Gil Vicente – Monstrance of Belém
Ground Floor, Level 1, European Art:
– Pass through the gift shop, veer left, and follow the one-way route through paintings from all over Europe.
– Paintings of the twelve apostles by the Spanish master Francisco de Zurburán.
Francisco de Zurburán – St. Peter, c.1633
– Bosch’s Temptations of St. Anthony (a three-paneled altarpiece fantasy, c. 1500).
Bosch’s Temptations of St. Anthony, c. 1500
– Albrecht Dürer’s St. Jerome.
Albrecht Dürer’s St. Jerome
– In Room 61, study Salome with the Head of St. John the Baptist, by Lucas Cranach, the Elder, c. 1510.
Salome with the Head of St. John the Baptist, by Lucas Cranach, the Elder, c. 1510
Other highlights of the museum
Gardens and Viewpoint:
In the back of the museum, there are a few statues and a great view of the Lisbon harbor.
Gardens and viewpoint
From here we took an Uber to the…
MUSEUM AND SCHOOL OF PORTUGUESE DECORATIVE ARTS (MUSEU ESCOLA DE ARTES DECORATIVAS PORTUGUESAS):
The Museum and School of Portuguese Decorative Arts offers a stroll through a richly decorated, aristocratic household.
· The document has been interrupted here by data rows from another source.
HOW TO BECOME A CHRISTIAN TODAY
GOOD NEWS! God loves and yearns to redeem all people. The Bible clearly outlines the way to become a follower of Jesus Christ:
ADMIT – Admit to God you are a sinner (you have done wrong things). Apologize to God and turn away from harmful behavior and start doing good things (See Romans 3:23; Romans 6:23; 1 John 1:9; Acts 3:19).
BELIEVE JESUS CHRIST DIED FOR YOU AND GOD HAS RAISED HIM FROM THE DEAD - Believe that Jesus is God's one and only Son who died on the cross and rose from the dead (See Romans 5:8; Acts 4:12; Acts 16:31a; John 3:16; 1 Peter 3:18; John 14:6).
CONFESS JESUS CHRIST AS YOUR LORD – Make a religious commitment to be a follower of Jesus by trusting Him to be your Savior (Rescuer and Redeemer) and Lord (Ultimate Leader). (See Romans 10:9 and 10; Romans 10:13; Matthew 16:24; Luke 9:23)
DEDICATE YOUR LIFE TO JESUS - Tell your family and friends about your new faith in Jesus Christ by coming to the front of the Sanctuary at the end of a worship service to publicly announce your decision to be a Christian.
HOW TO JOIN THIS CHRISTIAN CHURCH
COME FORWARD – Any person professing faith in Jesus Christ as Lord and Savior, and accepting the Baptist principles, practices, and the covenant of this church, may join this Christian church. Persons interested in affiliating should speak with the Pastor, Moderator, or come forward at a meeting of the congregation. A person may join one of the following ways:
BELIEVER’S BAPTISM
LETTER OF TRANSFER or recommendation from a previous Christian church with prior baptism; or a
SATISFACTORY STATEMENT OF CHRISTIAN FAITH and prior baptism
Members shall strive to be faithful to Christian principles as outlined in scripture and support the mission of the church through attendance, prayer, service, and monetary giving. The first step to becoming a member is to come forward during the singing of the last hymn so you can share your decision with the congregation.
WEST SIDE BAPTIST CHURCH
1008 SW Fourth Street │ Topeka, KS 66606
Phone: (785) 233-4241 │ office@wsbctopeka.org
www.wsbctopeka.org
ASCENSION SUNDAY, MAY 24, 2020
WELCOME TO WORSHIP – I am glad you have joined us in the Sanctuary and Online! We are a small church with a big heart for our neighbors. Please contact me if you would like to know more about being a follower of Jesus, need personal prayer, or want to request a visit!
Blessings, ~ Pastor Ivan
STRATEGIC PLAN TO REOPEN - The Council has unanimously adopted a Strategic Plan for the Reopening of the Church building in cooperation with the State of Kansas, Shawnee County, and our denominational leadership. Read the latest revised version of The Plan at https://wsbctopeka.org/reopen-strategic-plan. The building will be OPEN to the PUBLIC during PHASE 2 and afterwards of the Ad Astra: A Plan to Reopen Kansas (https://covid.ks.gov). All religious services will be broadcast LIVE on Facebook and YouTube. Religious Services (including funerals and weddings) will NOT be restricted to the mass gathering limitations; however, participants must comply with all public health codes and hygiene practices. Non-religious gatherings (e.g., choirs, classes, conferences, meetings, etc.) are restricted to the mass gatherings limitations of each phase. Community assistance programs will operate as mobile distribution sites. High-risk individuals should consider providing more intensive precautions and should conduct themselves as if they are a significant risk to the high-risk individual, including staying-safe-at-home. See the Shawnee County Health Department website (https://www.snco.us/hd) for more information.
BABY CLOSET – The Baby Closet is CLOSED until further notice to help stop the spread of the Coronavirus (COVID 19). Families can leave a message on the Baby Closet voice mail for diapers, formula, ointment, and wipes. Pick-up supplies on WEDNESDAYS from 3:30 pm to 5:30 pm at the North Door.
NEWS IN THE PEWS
The palace offers the best chance for visitors to experience what a noble home looked like during Lisbon’s glory days.
Museum and School of Portuguese Decorative Arts (Museu Escola de Artes Decorativas Portuguesas)
ALFAMA WALKING TOUR:
We started our Alfama Walking Tour across the street from the Museum and School of Portuguese Decorative Arts (Museu Escola de Artes Decorativas Portuguesas)…
Largo Portas do Sol (Gate of the Sun Square) and Largo Santa Luzia:
These two adjoining squares host a statue of St. Vincent, have azulejos by Martim Montiz along the back of the Igreja de Santa Luzia, and have viewpoints overlooking the Alfama district.
Statue of St. Vincent
Azulejos by Martim Montiz along the back of the Igreja de Santa Luzia
Kiosk and terrace
Street Vendors
View of the Alfama district
We next went down a steep stairway between the two squares, Rua Norberto de Araújo, with a visigothic wall on our right.
Rua Norberto de Araújo
We soon reached on the left, a small tunnel that was decorated with the History of Lisbon Mural by Nuno Saraiva.
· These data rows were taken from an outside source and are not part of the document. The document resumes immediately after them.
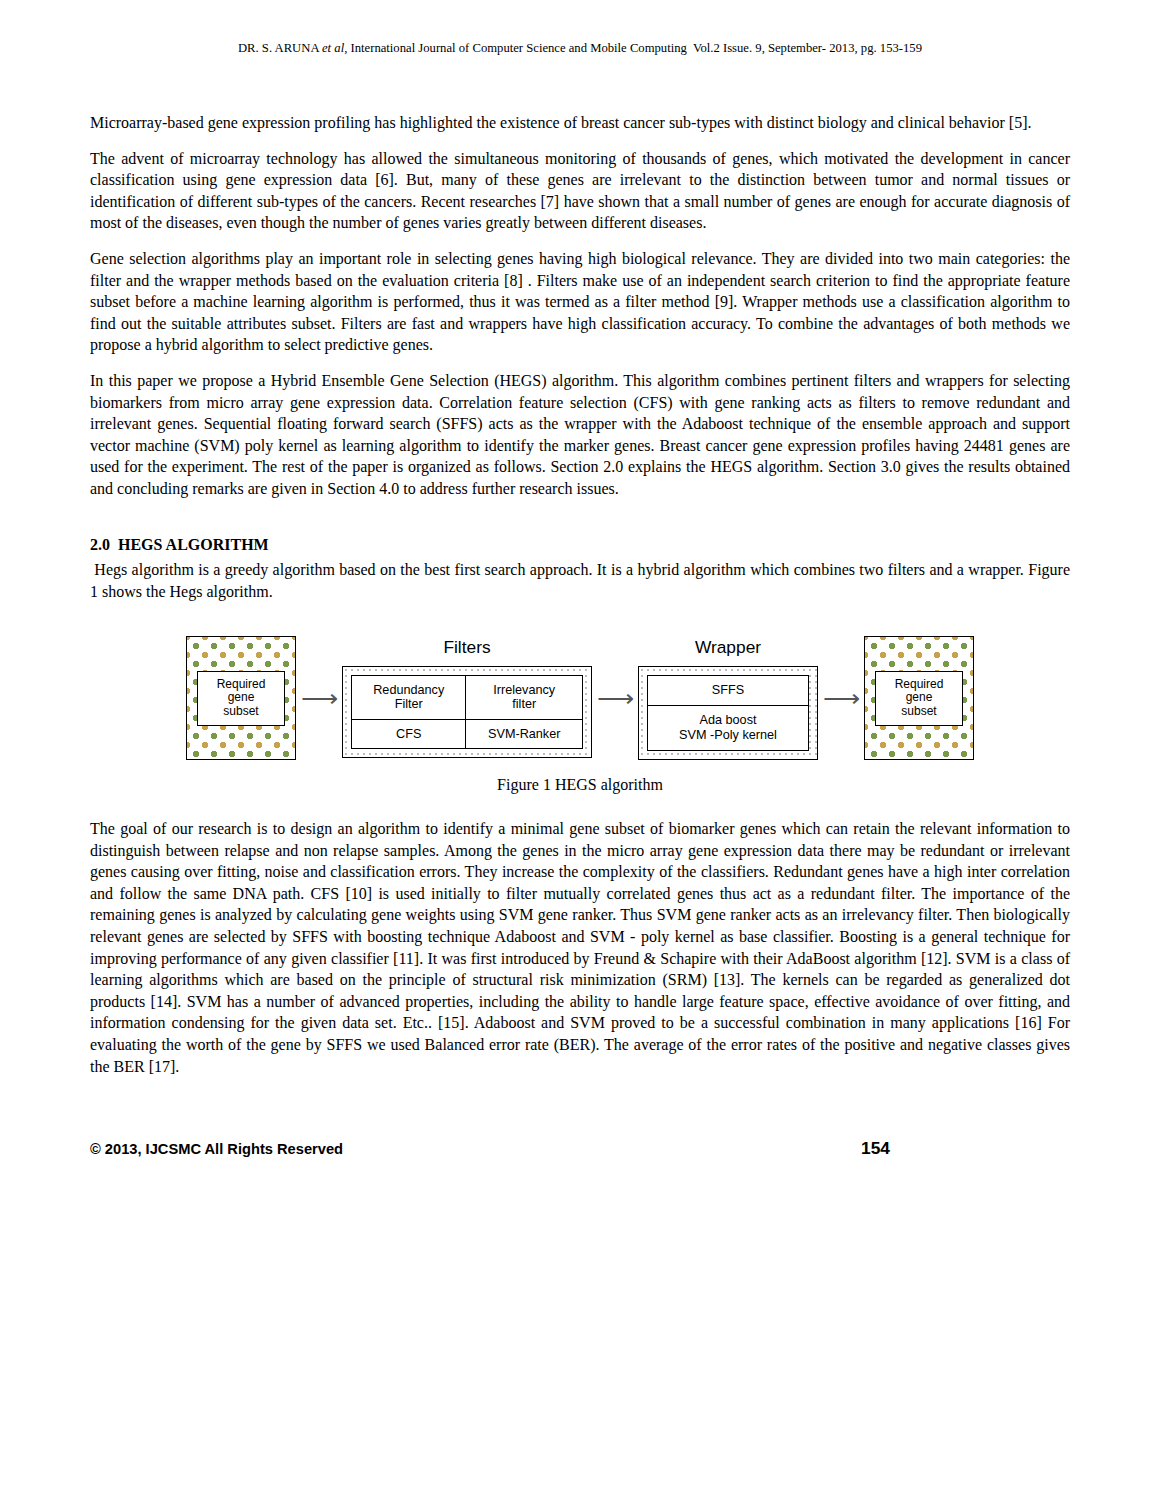DR. S. ARUNA et al, International Journal of Computer Science and Mobile Computing Vol.2 Issue. 9, September- 2013, pg. 153-159
Microarray-based gene expression profiling has highlighted the existence of breast cancer sub-types with distinct biology and clinical behavior [5].
The advent of microarray technology has allowed the simultaneous monitoring of thousands of genes, which motivated the development in cancer classification using gene expression data [6]. But, many of these genes are irrelevant to the distinction between tumor and normal tissues or identification of different sub-types of the cancers. Recent researches [7] have shown that a small number of genes are enough for accurate diagnosis of most of the diseases, even though the number of genes varies greatly between different diseases.
Gene selection algorithms play an important role in selecting genes having high biological relevance. They are divided into two main categories: the filter and the wrapper methods based on the evaluation criteria [8] . Filters make use of an independent search criterion to find the appropriate feature subset before a machine learning algorithm is performed, thus it was termed as a filter method [9]. Wrapper methods use a classification algorithm to find out the suitable attributes subset. Filters are fast and wrappers have high classification accuracy. To combine the advantages of both methods we propose a hybrid algorithm to select predictive genes.
In this paper we propose a Hybrid Ensemble Gene Selection (HEGS) algorithm. This algorithm combines pertinent filters and wrappers for selecting biomarkers from micro array gene expression data. Correlation feature selection (CFS) with gene ranking acts as filters to remove redundant and irrelevant genes. Sequential floating forward search (SFFS) acts as the wrapper with the Adaboost technique of the ensemble approach and support vector machine (SVM) poly kernel as learning algorithm to identify the marker genes. Breast cancer gene expression profiles having 24481 genes are used for the experiment. The rest of the paper is organized as follows. Section 2.0 explains the HEGS algorithm. Section 3.0 gives the results obtained and concluding remarks are given in Section 4.0 to address further research issues.
2.0 HEGS ALGORITHM
Hegs algorithm is a greedy algorithm based on the best first search approach. It is a hybrid algorithm which combines two filters and a wrapper. Figure 1 shows the Hegs algorithm.
Required
gene
subset
⟶
Filters
| Redundancy Filter | Irrelevancy filter |
| CFS | SVM-Ranker |
⟶
Wrapper
SFFS
Ada boost
SVM -Poly kernel
⟶
Required
gene
subset
Figure 1 HEGS algorithm
The goal of our research is to design an algorithm to identify a minimal gene subset of biomarker genes which can retain the relevant information to distinguish between relapse and non relapse samples. Among the genes in the micro array gene expression data there may be redundant or irrelevant genes causing over fitting, noise and classification errors. They increase the complexity of the classifiers. Redundant genes have a high inter correlation and follow the same DNA path. CFS [10] is used initially to filter mutually correlated genes thus act as a redundant filter. The importance of the remaining genes is analyzed by calculating gene weights using SVM gene ranker. Thus SVM gene ranker acts as an irrelevancy filter. Then biologically relevant genes are selected by SFFS with boosting technique Adaboost and SVM - poly kernel as base classifier. Boosting is a general technique for improving performance of any given classifier [11]. It was first introduced by Freund & Schapire with their AdaBoost algorithm [12]. SVM is a class of learning algorithms which are based on the principle of structural risk minimization (SRM) [13]. The kernels can be regarded as generalized dot products [14]. SVM has a number of advanced properties, including the ability to handle large feature space, effective avoidance of over fitting, and information condensing for the given data set. Etc.. [15]. Adaboost and SVM proved to be a successful combination in many applications [16] For evaluating the worth of the gene by SFFS we used Balanced error rate (BER). The average of the error rates of the positive and negative classes gives the BER [17].
© 2013, IJCSMC All Rights Reserved
154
History of Lisbon Mural by Nuno Saraiva
Continuing down Rua Norberto de Araújo, at the bottom of the stairs we saw a small Shrine of St. Anthony.
Rua Norberto de Araújo
Shrine of St. Anthony
We turned left at the metal stairway, Calçadinha da Figueira, and went down this stairway to see some street art and a small ceramics store at #23, Cerâmica – Elizabete Silva & Dina Nunes.
Street Art
Cerâmica – Elizabete Silva & Dina Nunes
Upon exiting the shop, we went down Beco da Corvinha, then the concrete stepped lane called Escadinhas de São Miguel, which funneled us to the Alfama’s main church… Church of Saint Michael (Igreja de São Miguel) and just past it, to its main square… Square of St. Michael (Largo da São Miguel), seeing more street art on the way.
Beco da Corvinha
Street Art
Church of Saint Michael
Square of St. Michael
We are now in the “heart of Alfama”. We now noticed portraits on the walls – this is the from the Alma de Alfama or ‘The Soul of Alfama’, which is a tribute for the elderly residents of Alfama district, it contains a series of portraits that are printed on the walls.
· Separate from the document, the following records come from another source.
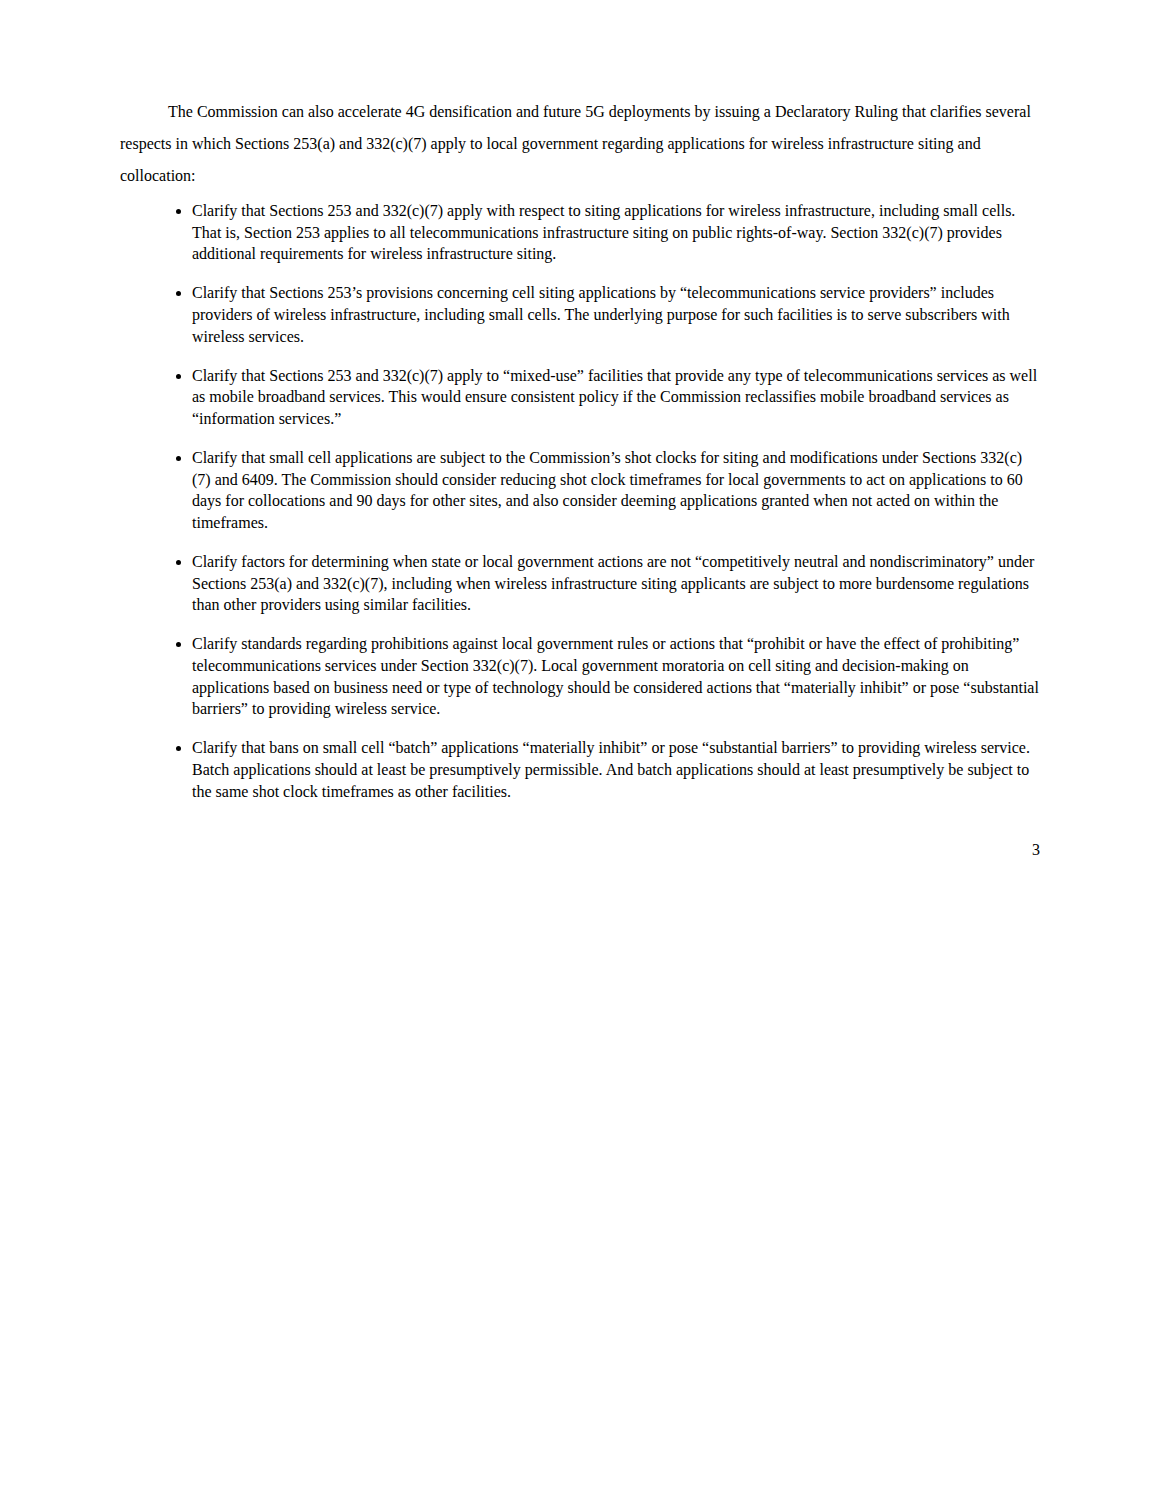The Commission can also accelerate 4G densification and future 5G deployments by issuing a Declaratory Ruling that clarifies several respects in which Sections 253(a) and 332(c)(7) apply to local government regarding applications for wireless infrastructure siting and collocation:
Clarify that Sections 253 and 332(c)(7) apply with respect to siting applications for wireless infrastructure, including small cells. That is, Section 253 applies to all telecommunications infrastructure siting on public rights-of-way. Section 332(c)(7) provides additional requirements for wireless infrastructure siting.
Clarify that Sections 253’s provisions concerning cell siting applications by “telecommunications service providers” includes providers of wireless infrastructure, including small cells. The underlying purpose for such facilities is to serve subscribers with wireless services.
Clarify that Sections 253 and 332(c)(7) apply to “mixed-use” facilities that provide any type of telecommunications services as well as mobile broadband services. This would ensure consistent policy if the Commission reclassifies mobile broadband services as “information services.”
Clarify that small cell applications are subject to the Commission’s shot clocks for siting and modifications under Sections 332(c)(7) and 6409. The Commission should consider reducing shot clock timeframes for local governments to act on applications to 60 days for collocations and 90 days for other sites, and also consider deeming applications granted when not acted on within the timeframes.
Clarify factors for determining when state or local government actions are not “competitively neutral and nondiscriminatory” under Sections 253(a) and 332(c)(7), including when wireless infrastructure siting applicants are subject to more burdensome regulations than other providers using similar facilities.
Clarify standards regarding prohibitions against local government rules or actions that “prohibit or have the effect of prohibiting” telecommunications services under Section 332(c)(7). Local government moratoria on cell siting and decision-making on applications based on business need or type of technology should be considered actions that “materially inhibit” or pose “substantial barriers” to providing wireless service.
Clarify that bans on small cell “batch” applications “materially inhibit” or pose “substantial barriers” to providing wireless service. Batch applications should at least be presumptively permissible. And batch applications should at least presumptively be subject to the same shot clock timeframes as other facilities.
3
‘The Soul of Alfama’ portraits of elderly residents
We next headed west from the Square of St. Michael (Largo da São Miguel) which turns into Beco da São Miguel (stairs up), then turned right on Rua da Galé, then immediately turned left on Beco Canas (stairs up), and left again on Rua da Adiça.
We have reached one of the most picturesque squares in Alfama, and the eclectic café Lisboa Tu e Eu.
Café Lisboa Tu e Eu
Noticed the unusual fountain nearby…
Unusual fountain
We now returned to Rue da Galé via Beco Canas (stairs down), turning right on Rue da Galé, to see this street art.
Street Art
Two pretty adjoining houses are located at Rua Da Galé (#17, #19):
Pretty adjoining houses
We then went a couple of blocks over to Rua da Adiça and saw a couple of houses with shrines to St. Anthony and flowers…
Shrines to St. Anthony and flowers
We turned left from Rua da Adiça onto Largo de São Rafael, which turns into Rua de São Miguel (we took the left fork).
Along the way we saw outdoor laundry, a portion of the old city wall, another Shrine to St. Anthony, and a mosaic of the Virgin and Child.
Outdoor laundry – see the old city wall on the right
Old City Wall
Shrine to St. Anthony
Mosaic of Virgin and Child
Eventually we reached A Baiuca – Fado Restaurant, Rick Steve’s (and everyone else’s) recommended amateur fado restaurant, with grilled fish dishes and authentic Portuguese fado folk music.
A Baiuca – Fado Restaurant
From here, we retraced our steps to Largo de São Rafael and made a sharp left onto Rua de São Pedro. On our left, in an alley called Beco do Azinhal, we found the Lautasco Restaurant.
Rua de São Pedro
Lautasco Restaurant
We returned to Rua de São Pedro and continued until we reached Largo do Chafariz de Dentro (Old Alfama Square).
Largo do Chafariz de Dentro (Old Alfama Square) – Museu do Fado
Fountain at the square
Map of Alfama at the square
Gelato store on the square
Capela de Nossa Senhora dos Remédios close by
‘Alfama Fox’
We now headed west along Rua do Terreiro do Trigo from the square (which turns into Rua Cais de Santarém) until we reached the Fountain of the King (Chafariz d’El Rei).
Fountain of the King (Chafariz d’El Rei)
We continued on Rua Cais de Santarém until we saw on our right, Arco de Jesus (Arch of Jesus). We climbed the stairs for a better look.
Arco de Jesus (Arch of Jesus)
Our next stop along Rua Cais de Santarém is the Casa dos Bicos (House of Beaks or Spikes). After a 20th-century renovation, it became the headquarters of the José Saramago Foundation.
Casa dos Bicos (House of Beaks or Spikes)
LXFACTORY:
LXFactory is a unique shopping area of Lisbon (address: 103 Rua Rodrigues de Faria), composed of former industrial space now converted into restaurants, cafés, shops, and other commercial uses.
LXFactory
We didn’t spend much time here – mostly wandering around finding street art…
Street Art at LXFactory
“PINK STREET”:
We tried one of Rick Steves’ picks for “Pink Street”…
“Pink Street”
Pensão Amor (“House of Love”):
This is a velvety place for a cocktail – Wallpapered with sexy memories of the days when it was a brothel, it’s a grungy tangle of corners to hang out in and enjoy a drink (or just stare at the graffiti), often against a backdrop of live jazz – It even has a sexy library if you feel like reading (no food).
Pensão Amor (“House of Love”)
This concludes a long and busy day in Lisbon.